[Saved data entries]
================
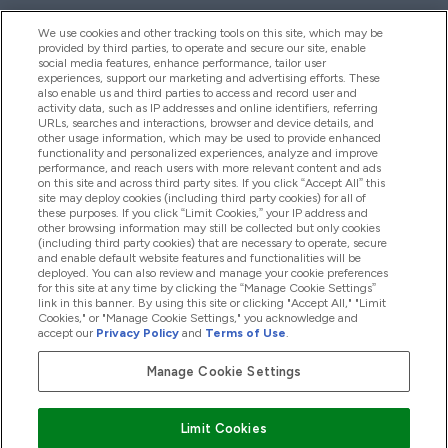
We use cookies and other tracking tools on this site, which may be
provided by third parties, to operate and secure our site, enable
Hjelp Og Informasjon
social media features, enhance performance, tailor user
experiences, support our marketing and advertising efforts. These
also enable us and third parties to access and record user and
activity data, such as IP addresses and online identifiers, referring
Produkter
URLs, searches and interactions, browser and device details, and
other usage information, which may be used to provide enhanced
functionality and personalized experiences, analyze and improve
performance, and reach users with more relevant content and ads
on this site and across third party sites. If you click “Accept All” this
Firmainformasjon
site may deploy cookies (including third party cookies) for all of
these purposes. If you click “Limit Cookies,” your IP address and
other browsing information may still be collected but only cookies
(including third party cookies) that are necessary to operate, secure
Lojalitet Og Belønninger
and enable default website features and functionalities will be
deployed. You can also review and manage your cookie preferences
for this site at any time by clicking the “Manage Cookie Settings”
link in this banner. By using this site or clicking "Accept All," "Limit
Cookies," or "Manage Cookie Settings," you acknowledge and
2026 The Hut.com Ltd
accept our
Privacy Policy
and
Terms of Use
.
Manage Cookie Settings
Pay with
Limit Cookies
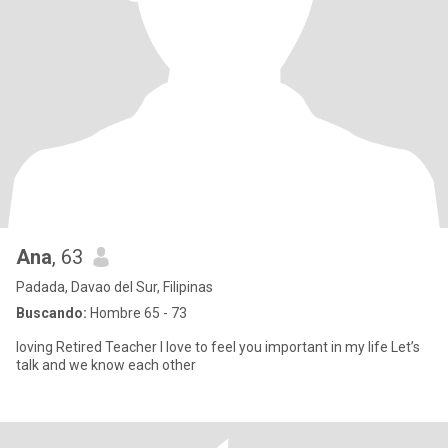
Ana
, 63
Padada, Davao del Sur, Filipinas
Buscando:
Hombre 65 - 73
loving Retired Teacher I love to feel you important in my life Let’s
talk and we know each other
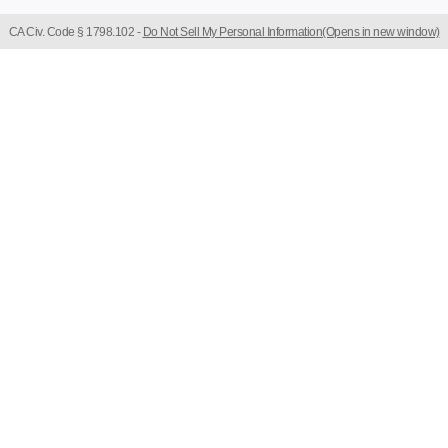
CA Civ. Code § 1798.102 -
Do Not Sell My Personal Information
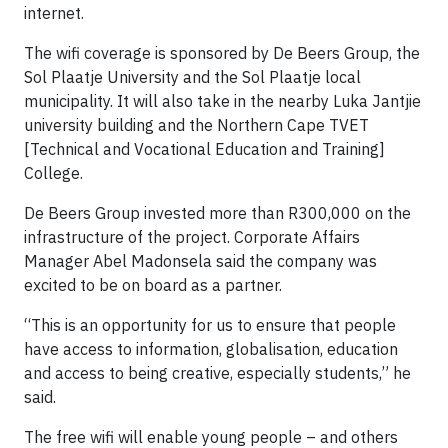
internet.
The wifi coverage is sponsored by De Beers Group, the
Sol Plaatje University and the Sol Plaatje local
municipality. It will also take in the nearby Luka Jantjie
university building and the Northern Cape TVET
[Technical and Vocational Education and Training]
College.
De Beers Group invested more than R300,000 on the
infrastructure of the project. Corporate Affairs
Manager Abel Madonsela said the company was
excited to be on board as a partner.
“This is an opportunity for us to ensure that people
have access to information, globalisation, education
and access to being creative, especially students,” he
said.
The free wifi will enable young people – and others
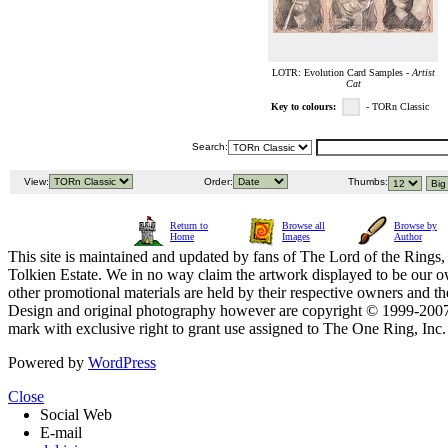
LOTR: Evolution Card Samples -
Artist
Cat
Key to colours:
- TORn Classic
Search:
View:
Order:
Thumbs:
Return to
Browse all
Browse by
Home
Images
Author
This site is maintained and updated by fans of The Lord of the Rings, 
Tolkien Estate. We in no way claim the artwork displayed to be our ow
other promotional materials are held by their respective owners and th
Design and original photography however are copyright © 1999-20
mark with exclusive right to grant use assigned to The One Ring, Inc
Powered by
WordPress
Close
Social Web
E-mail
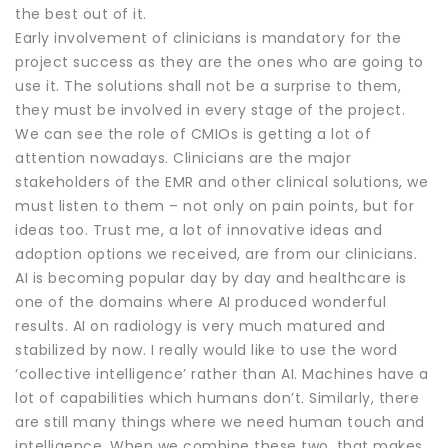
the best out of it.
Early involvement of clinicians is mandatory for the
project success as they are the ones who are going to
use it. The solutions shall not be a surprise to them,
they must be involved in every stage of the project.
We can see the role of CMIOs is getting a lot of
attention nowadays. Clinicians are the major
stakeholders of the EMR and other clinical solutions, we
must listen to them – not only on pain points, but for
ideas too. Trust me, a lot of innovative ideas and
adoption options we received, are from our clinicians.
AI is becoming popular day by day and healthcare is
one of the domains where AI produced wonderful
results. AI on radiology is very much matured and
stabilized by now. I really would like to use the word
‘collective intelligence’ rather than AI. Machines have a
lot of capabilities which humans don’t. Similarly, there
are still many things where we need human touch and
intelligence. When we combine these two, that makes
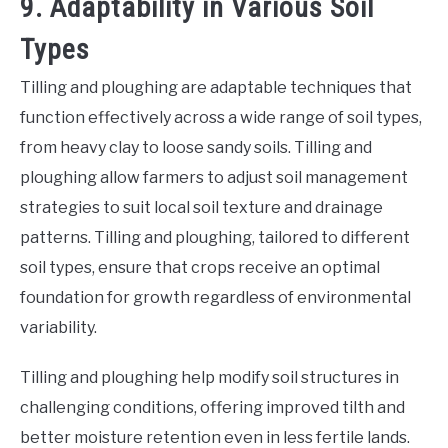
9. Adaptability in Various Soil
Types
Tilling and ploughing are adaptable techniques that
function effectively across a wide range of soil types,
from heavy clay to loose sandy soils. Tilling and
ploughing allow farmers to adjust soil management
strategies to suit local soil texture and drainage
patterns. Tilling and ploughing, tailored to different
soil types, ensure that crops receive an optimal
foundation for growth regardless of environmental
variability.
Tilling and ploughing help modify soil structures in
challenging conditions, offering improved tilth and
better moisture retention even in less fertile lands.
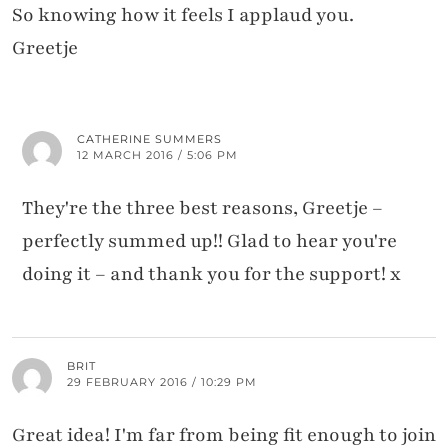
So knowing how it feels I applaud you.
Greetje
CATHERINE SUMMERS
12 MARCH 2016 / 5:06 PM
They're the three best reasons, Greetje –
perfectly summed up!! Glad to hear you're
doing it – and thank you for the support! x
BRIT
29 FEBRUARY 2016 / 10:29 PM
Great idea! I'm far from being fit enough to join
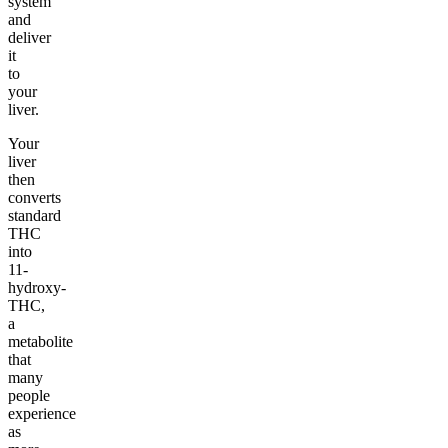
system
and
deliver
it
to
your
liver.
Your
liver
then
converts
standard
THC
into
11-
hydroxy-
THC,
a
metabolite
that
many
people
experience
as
================
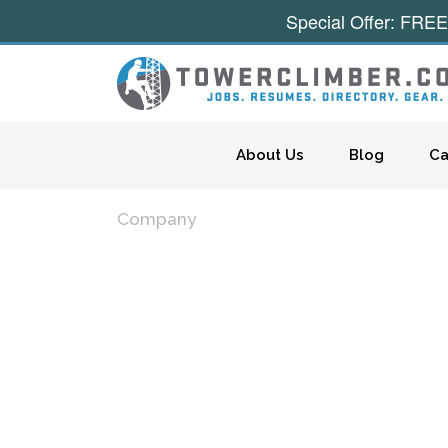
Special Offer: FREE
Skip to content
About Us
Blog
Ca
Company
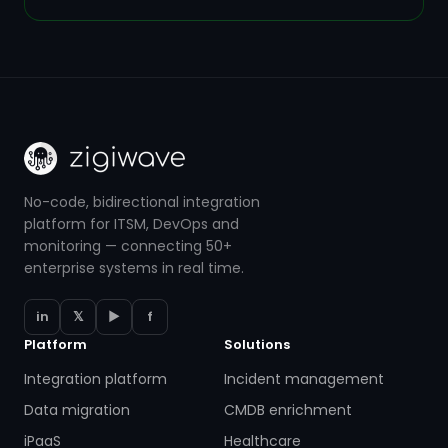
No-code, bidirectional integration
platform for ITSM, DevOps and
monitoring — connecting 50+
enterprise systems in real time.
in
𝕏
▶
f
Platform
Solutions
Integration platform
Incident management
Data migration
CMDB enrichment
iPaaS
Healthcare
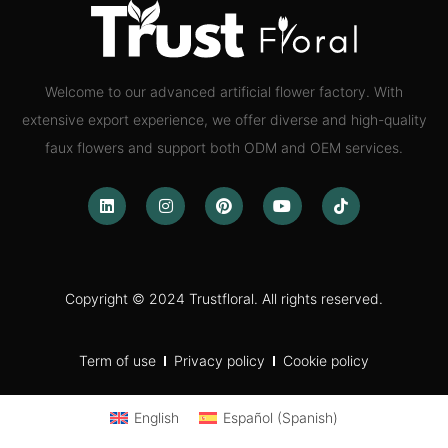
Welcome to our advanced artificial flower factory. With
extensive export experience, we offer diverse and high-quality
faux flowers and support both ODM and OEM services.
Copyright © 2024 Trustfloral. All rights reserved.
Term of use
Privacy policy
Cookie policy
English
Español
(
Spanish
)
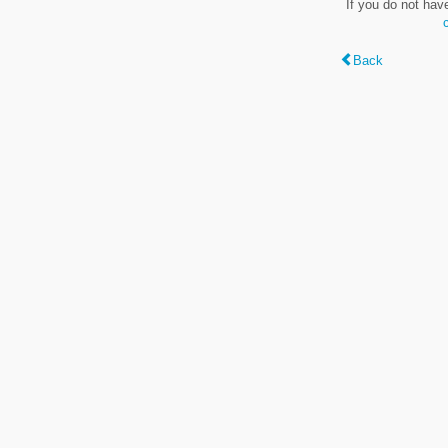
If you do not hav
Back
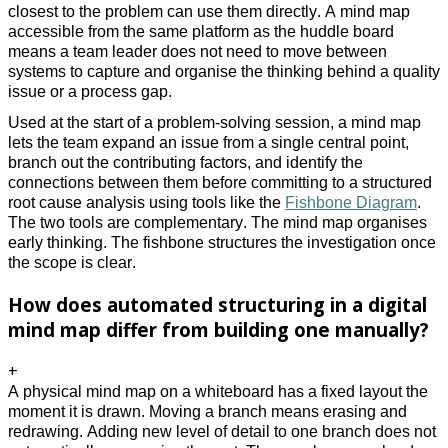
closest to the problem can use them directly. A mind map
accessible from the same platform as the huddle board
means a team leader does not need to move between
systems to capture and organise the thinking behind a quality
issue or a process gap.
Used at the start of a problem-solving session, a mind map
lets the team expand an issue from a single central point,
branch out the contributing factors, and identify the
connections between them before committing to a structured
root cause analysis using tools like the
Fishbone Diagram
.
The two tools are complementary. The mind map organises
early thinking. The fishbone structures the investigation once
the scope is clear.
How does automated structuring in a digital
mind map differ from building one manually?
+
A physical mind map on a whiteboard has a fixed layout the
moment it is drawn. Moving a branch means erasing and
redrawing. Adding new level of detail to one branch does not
================
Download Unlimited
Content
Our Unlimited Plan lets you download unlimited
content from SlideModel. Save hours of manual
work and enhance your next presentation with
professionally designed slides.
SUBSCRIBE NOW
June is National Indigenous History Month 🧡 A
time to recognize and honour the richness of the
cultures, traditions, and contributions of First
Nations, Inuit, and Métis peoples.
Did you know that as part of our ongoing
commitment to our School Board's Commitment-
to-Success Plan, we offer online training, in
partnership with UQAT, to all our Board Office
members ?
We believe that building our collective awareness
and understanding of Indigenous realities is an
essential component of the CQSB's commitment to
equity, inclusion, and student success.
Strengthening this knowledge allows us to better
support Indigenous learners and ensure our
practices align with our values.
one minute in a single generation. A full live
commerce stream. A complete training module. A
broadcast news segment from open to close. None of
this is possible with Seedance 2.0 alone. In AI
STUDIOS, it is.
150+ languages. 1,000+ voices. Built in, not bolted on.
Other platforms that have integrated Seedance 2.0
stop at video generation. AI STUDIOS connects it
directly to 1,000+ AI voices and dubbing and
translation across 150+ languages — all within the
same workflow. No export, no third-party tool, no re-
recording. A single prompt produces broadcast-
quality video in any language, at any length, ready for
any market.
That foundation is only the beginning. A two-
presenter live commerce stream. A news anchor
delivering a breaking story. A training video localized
================
## [Instructions for the task]
From the data above, pick out each line containing "structures" and copy it.

## [Solution to the problem]
Tilling and ploughing help modify soil structures in
early thinking. The fishbone structures the investigation once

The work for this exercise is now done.